■ **Tasks to carry out**
- a) In the essay on global peace and the #MeToo movement, what year was Francis Fukuyama's book "The End of History and the Last Man" published?
- b) Carry on writing the essay on global peace and the #MeToo movement, starting after the Psalm quotation that ends it.

■ **Article**
— START —

After the Second World War, with American leadership and the newly instituted United Nations organizations in 1945, it was widely believed that conquest and rule by force of arms was a thing of the past. Post-1945 the world entered an era of global peace and the longest absence of major wars mankind has ever known. If today’s world outlook seems bleak, blame it on the internet and social media, which are able to convey local impacts of minor skirmishes into our homes with larger-than-life images. Brutal killings appear immediately on the screens we carry in our pockets, or on laptops and smart tablets in homes and offices. When the Cold War ended, American philosopher Francis Fukuyama famously declared the end of history. In a nutshell his thesis was: with the spread of globalization and its accompanying prosperity, liberalism would spread around the world. Fukuyama’s book “The End of History and the Last Man” was published in the heady post-Cold War days of 1992. Today Fukuyama confesses: Twenty five years ago I didn’t have a sense or a theory about how democracies can go backward. And I think they clearly can.” (Washington Post article here)
On the other hand, Harvard psychologist and popular science author Steven Pinker argues that humanity is currently experiencing decreasing levels of violence (TED talk, 20 minutes) However he argues that liberal values are under threat from authoritarian populism, religious fundamentalism and radicalism of the left and right. There is no doubt in my mind that liberal democracies will do better than dictatorships and autocracies in tackling the gravest problem facing humanity today, global climate change. And it is mainly in democracies that the #MeToo movement is taking shape. People involved in the movement are asking questions and demanding action from their governments. Have we reached a tipping point? Can this watershed moment go beyond words to drive meaningful action? My answer to these questions is an emphatic yes. The fact that the movement has unexpectedly taken root in Asia is an enormous portent of things to come.
African press reports indicate that in many countries on the continent, women are afraid to talk about sexual harassment, especially in many of its conflict zones. According to this Zimbabwe newsletter, four of the five riskiest cities for sexual assault and rape are in Africa. There also appears to be a direct correlation between sexual harassment and geopolitics. The greater the gender equality that exists in a country, the less likelihood of autocratic leaders. Strongmen (and wannabe strongmen) look on the exercise of power as a kind of pissing contest, with the Trumps and Erdogans of this world trying to outdo the Putins, Kim Jong-Uns and Dutertes. More women leaders coming to power in countries around the world as a result of the #MeToo movement would be the best news for global climate. Women are less likely to indulge in geopolitical pissing contests. On the one hand women are generally more inclined to collaborate and cooperate and and on the other, their plumbing discourages such childish displays, leaving them with more time to get on with the urgent tasks of governing.
A quotation from the Psalms recently came to mind. The days of our years are threescore years and ten; and if by reason of strength they be fourscore years, yet is their strength labour and sorrow; for it is soon cut off and we fly away. (Psalm 90, v. 10).

— END —

■ **Supplied data**
— START —

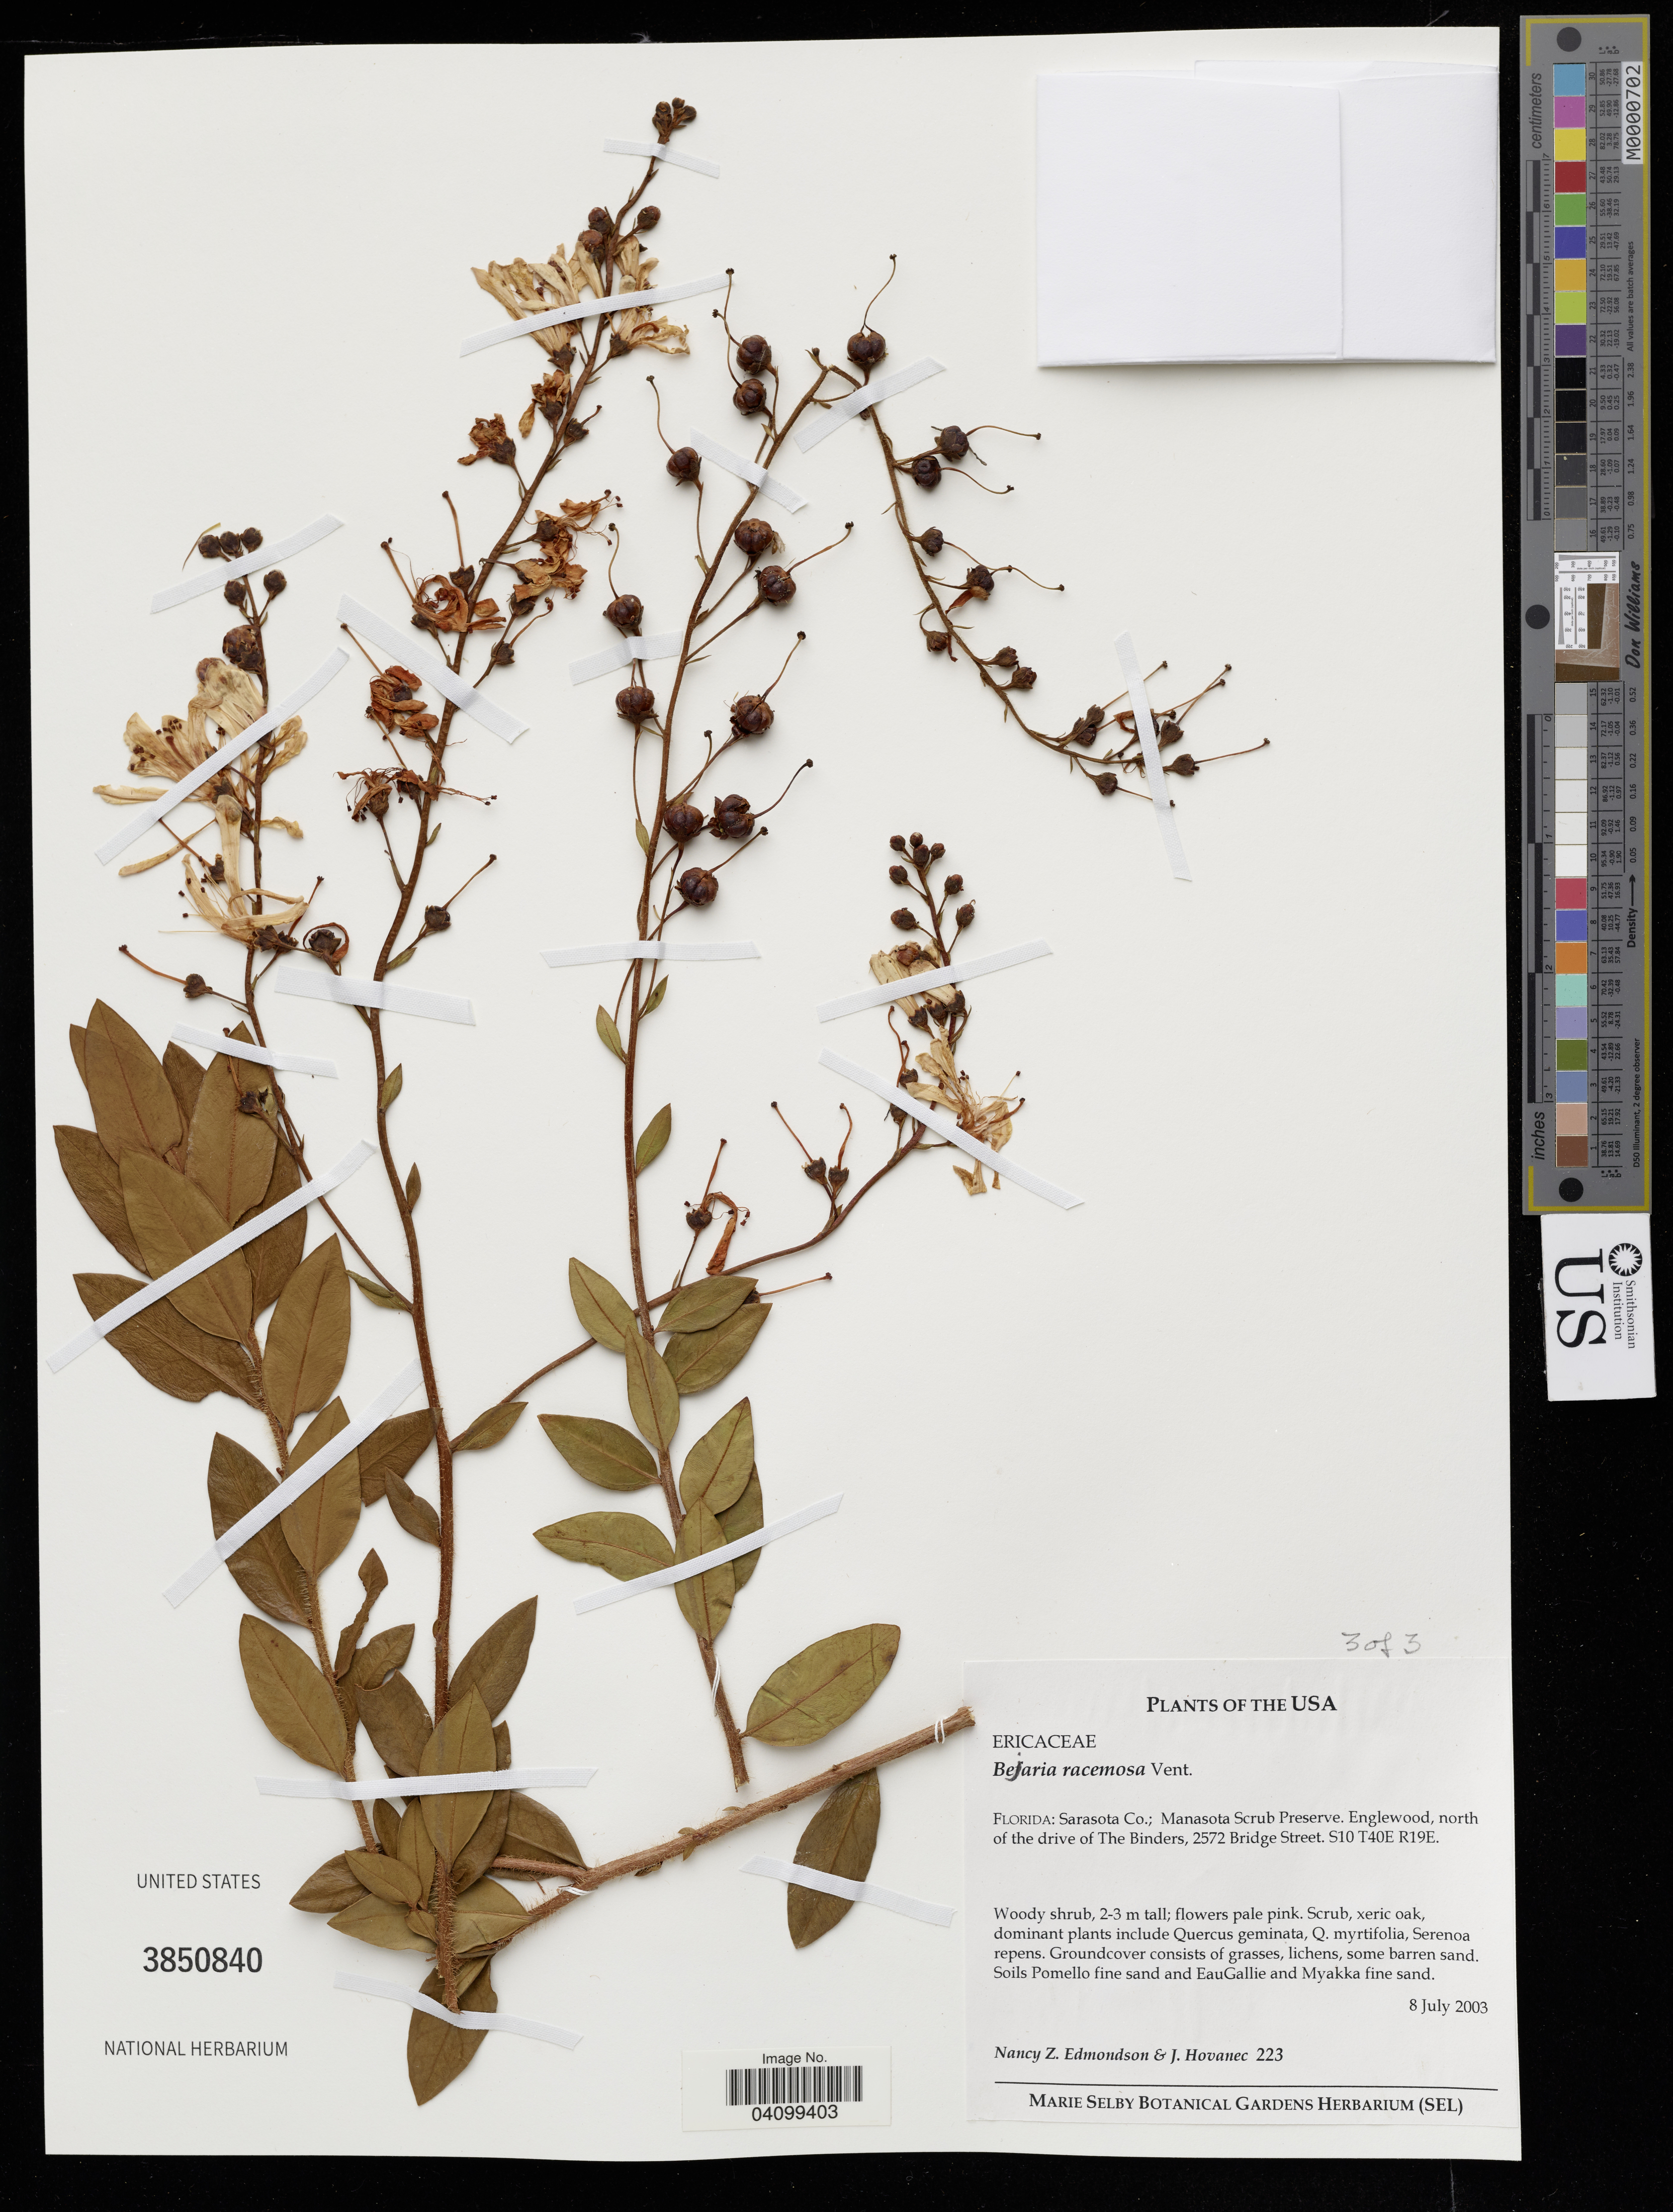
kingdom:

— END —

■ **Outputs in order**
- a) 1992

- b)
Having reached that Biblical milestone earlier this year, I recall a favourite uncle of mine quoting the above lines at me some decades ago when he reached the age of 70. At that time, his attitude was: I’ve done my bit for the world, and given you a good start. Now it’s up to your generation to carry on the good work. Study hard, find jobs, work hard, and you’ll end up like me, looking back on a life well-lived and enjoying the fruits of prosperity.
Based on the foundations laid by an earlier generation, many in this generation (myself included) worked hard and enjoyed a prosperous life, largely managing to evade the conflicts and other terrible things that happened around the world at different places and different times. We lived in a time of a rising tide lifts all boats otherwise known as trickle-down economics, but somehow gravity didn’t do what it was supposed to do, for the simple reason that human greed defies gravity. So instead of trickling down, money trickled up, slowly at first, until the present day when it’s become a roaring flood. Economic pundits (and most famously the pop group Abba) call it “The Winner Takes it All” syndrome. Economist Brian Arthur who has published a body of work on technology and society calls it “the network effect locking markets in to the domination of a single player.”
So here I am, at three score years and ten years thinking, the work’s not done yet; we’ve not laid the foundations of prosperity for coming generations, we’re not leaving behind a healthy planet for them. There’s still time, but there’s a lot of work to do, easily doable despite the shortening window of opportunity remaining, if enough people join in. Here are some links to steps for a healthier planet.
These are only small actions, but following the suggested prescriptions on only one of these links can greatly improve your own health as well as that of the planet. As a side benefit you might find, like Moses, that your eyes are not dimmed, nor your natural force abated. So here’s wishing you all the best for the future of the planet.
Remember the children’s tale of how the Grinch stole Christmas? Well, here’s a true life tale that tells a similar story. See the following link for the newspaper article that talks about the banned video.
See the video below.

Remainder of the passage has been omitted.